God spoke two things to me through that incident: One, that I am not stupid for failing to figure out what people want—quite often it is their own inability to explain themselves clearly. Two, it gave me confidence that if nothing else, I have the ability to communicate ideas, and to a person who thinks herself an idiot, that’s quite a revelation.
This incident did not spell the end of my battle with insecurity; rather, it was the first milestone to which God referred me back as the years have gone by. Satan whispers in our ear, reinterpreting and magnifying the hurtful words of others, words they may not realize are hurtful.
But God speaks in the other ear. He says, “I am the truth.
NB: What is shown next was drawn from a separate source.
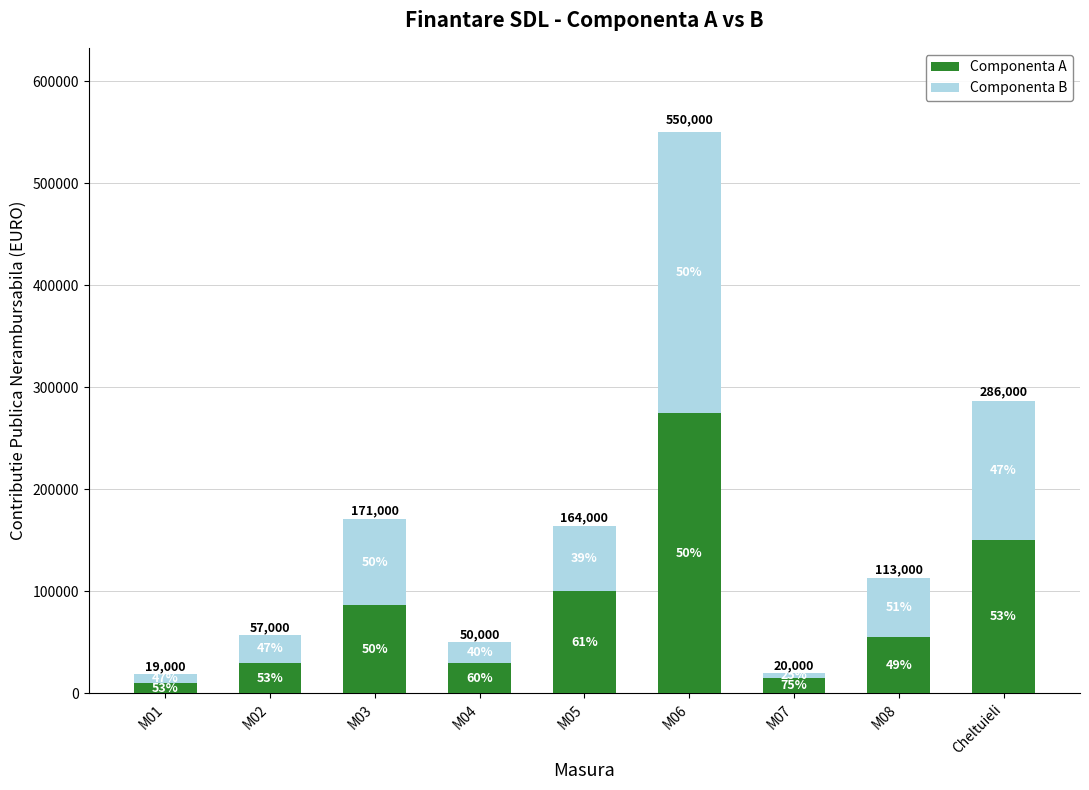

Rank the series by their average value, from lowest to highest.

Componenta B, Componenta A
And if I am the truth, then you should only absorb what I say about you. Now, to whose voice will you listen?” It is up to us to choose.
The first hurdle, to only trust God’s words, is an inward battle. The second hurdle is focussed outward, because it has consequences for those around us. Can you reject the negative spoken words or actions of others without rejecting the person? Can you let God give you the ability to hold the words and actions of others objectively? Can you let Christ’s love be the buffer between you and their hurtful remarks or actions? This is the level at which God wants us to operate, the place of complete confidence and contentment in the love of God; the knowledge that the self-awareness for which others strive, He has already provided. He wants others to recognize the profound change in our reactions and behaviour, so that they will ask us, “What’s happened to you? You’re so different than you used to be!”